Why not require that they get an embedded handheld device(with mini-keyboard)? You R talking about a savings of 500$ or more, by going with the embedded device!
--Yeah two party system!!\\\**Money4Laws**///
Every kid needs a computer- 7th grade is an excellent time to get one. Here are a few reasons-
- Increased workflow
- Easier administering of tests
- Search and find Internet responses
It is very easy for you dumb bastards to say "Its just a tool, maaan.." The computer is much more than a tool. It is the gateway to any information, and since information can be accessed at lightspeed compared to old paper methods it increases the ability of the child to research and learn as he has so much information at his fingertips [internet]. Yeah, there will be hangups the first few years, but stop being luddites. It will be the standard eventually. Also who said learning computers means not learning other things? Computers are not rocket science. Kids will eventually learn how to use them. Basic system administration are simple tasks that the teacher does not get involved in, the technological janitor of the school will be able to diagnose a basic network issue or system not booting up.
Does advancement scare your slow minds??
BTW, it should be possible to run X on a 486/100; speed is even okay on my 486/66. It's the low-memory that makes it a bit of a challenge. But you should be able to run a lightweight window-manager like BlackBox. Just don't try to install KDE or Gnome!
I am not an advanced computer user, I can't program... etc
but something I have learned over time is how to use a search engine effectively
teachers used to say "look it up in the library/dictionary"... part of that exercise is the practice in accessing information, an important skill... just as useful on a search engine
so even those kids accessing cheat sheets might learn something, even if they hadn't planned on it
Troll: Schools are becoming nothing more than vocational schools for the tech industry. In the 60's if they would have insisted every kid learn about cars and give cars to ever 16 year old- people would have called such an idea moronic.
But now?

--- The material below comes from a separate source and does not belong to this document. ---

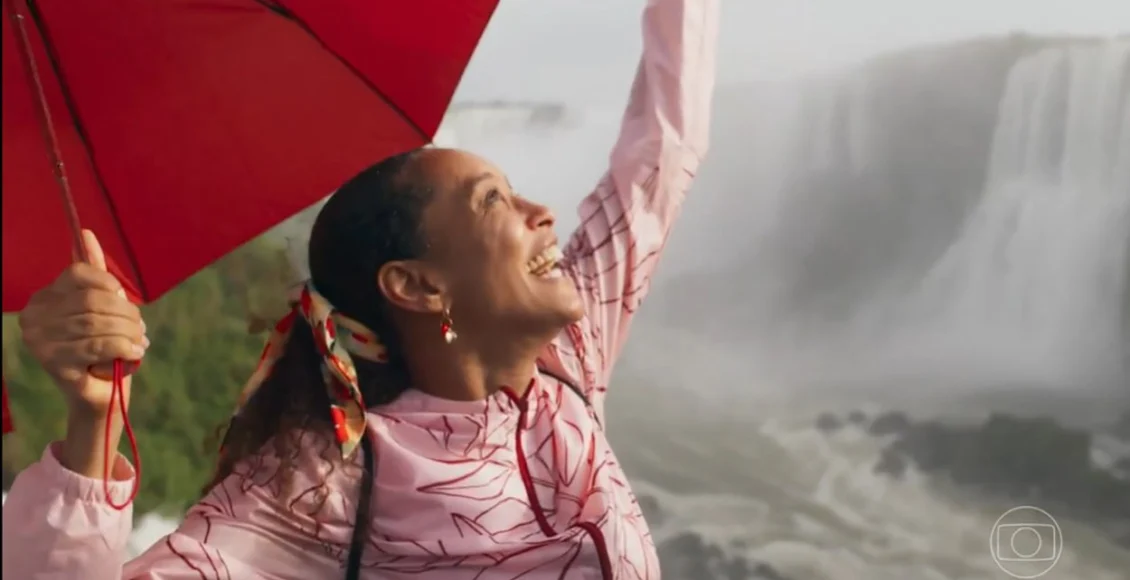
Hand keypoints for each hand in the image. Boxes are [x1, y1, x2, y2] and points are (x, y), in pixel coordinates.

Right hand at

I guess since its computers - its cool.
Computers are an interface to information - they are not the information. They are a tool. Not every kid needs to learn the tools of information. Especially if he has nothing to say - as more and more of these kids are going to show.
Insightful: They spend money on this while they kill music programs around the country. Can't afford new books. Its sad. We will eventually become a nation of high-tech plumbers and carpenters.